[Opening The input section]
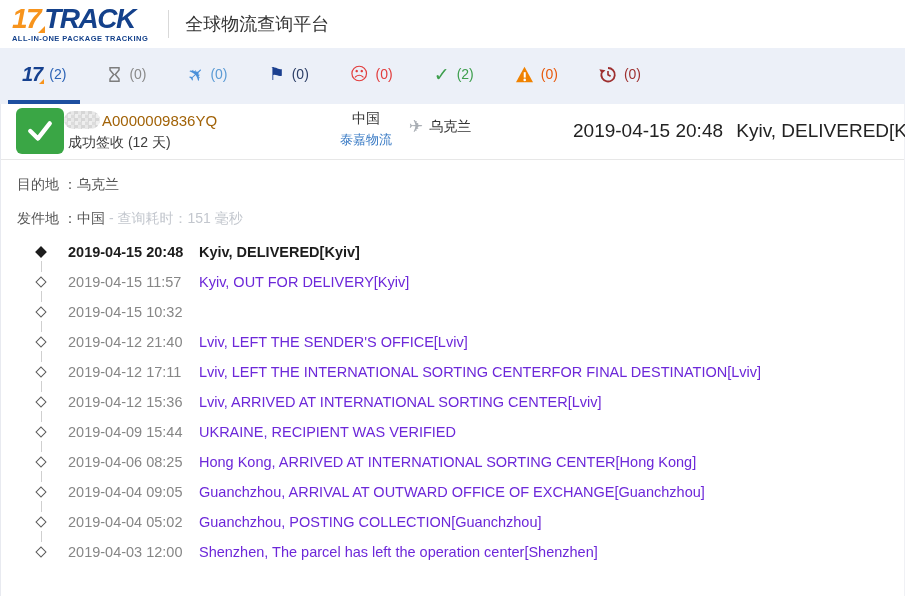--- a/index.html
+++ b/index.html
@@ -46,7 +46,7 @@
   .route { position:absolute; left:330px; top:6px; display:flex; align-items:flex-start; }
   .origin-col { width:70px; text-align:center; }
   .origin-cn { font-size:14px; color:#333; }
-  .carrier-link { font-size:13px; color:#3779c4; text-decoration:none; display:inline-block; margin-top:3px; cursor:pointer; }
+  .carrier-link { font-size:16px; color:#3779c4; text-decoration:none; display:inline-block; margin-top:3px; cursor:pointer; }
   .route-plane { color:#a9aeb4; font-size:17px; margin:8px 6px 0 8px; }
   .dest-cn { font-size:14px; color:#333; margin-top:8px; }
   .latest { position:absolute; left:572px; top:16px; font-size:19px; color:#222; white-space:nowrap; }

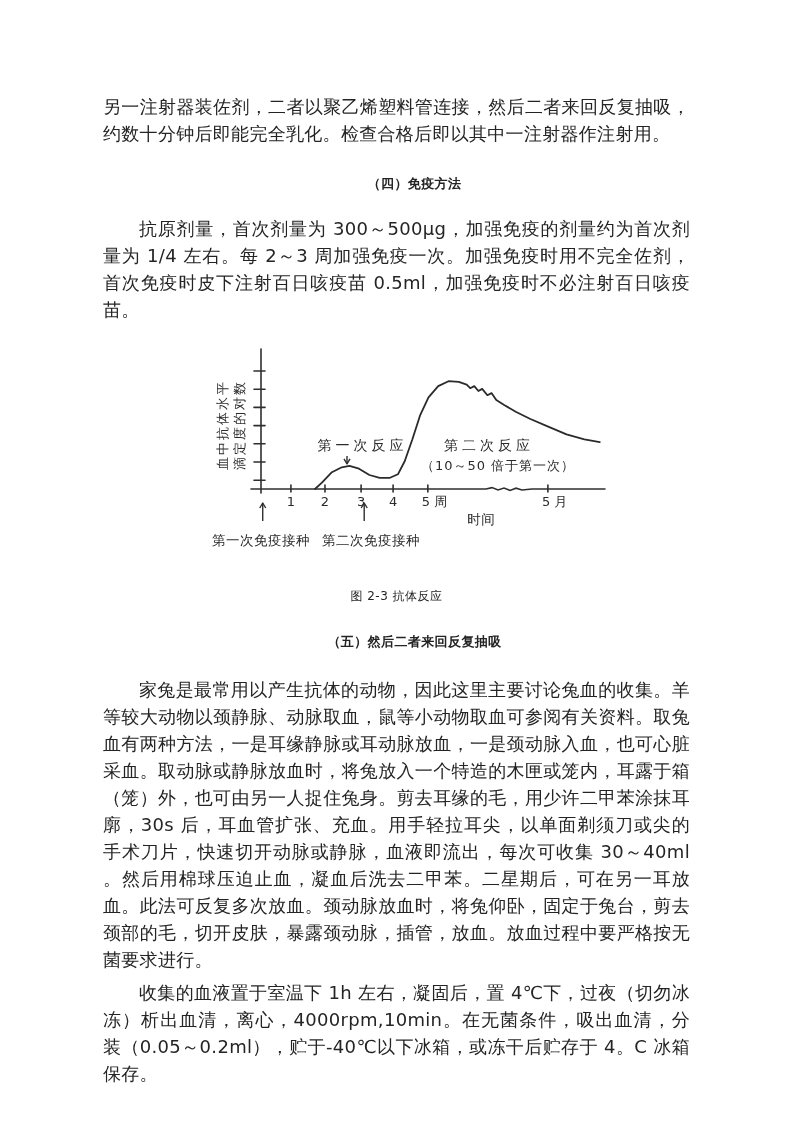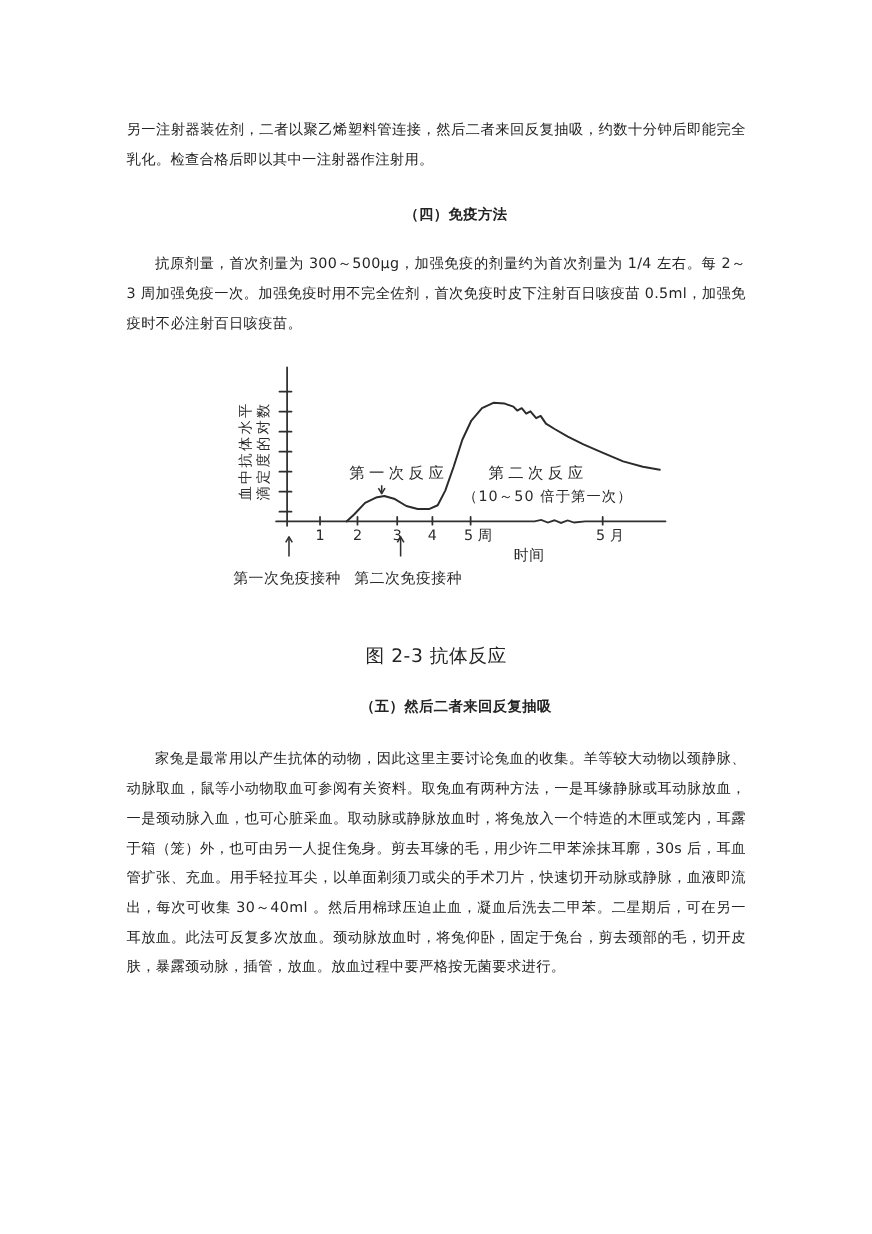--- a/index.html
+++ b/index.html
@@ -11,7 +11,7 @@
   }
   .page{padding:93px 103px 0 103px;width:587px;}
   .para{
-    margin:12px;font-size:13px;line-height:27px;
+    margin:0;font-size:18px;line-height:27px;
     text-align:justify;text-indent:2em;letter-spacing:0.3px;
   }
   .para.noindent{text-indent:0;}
[Closing The input section]
Job item: Restate the listing word for word, pictures omitted.

Exercise answer:
--- a/index.html
+++ b/index.html
@@ -46,7 +46,7 @@
   .route { position:absolute; left:330px; top:6px; display:flex; align-items:flex-start; }
   .origin-col { width:70px; text-align:center; }
   .origin-cn { font-size:14px; color:#333; }
-  .carrier-link { font-size:13px; color:#3779c4; text-decoration:none; display:inline-block; margin-top:3px; cursor:pointer; }
+  .carrier-link { font-size:16px; color:#3779c4; text-decoration:none; display:inline-block; margin-top:3px; cursor:pointer; }
   .route-plane { color:#a9aeb4; font-size:17px; margin:8px 6px 0 8px; }
   .dest-cn { font-size:14px; color:#333; margin-top:8px; }
   .latest { position:absolute; left:572px; top:16px; font-size:19px; color:#222; white-space:nowrap; }

--- a/index.html
+++ b/index.html
@@ -11,7 +11,7 @@
   }
   .page{padding:93px 103px 0 103px;width:587px;}
   .para{
-    margin:12px;font-size:13px;line-height:27px;
+    margin:0;font-size:18px;line-height:27px;
     text-align:justify;text-indent:2em;letter-spacing:0.3px;
   }
   .para.noindent{text-indent:0;}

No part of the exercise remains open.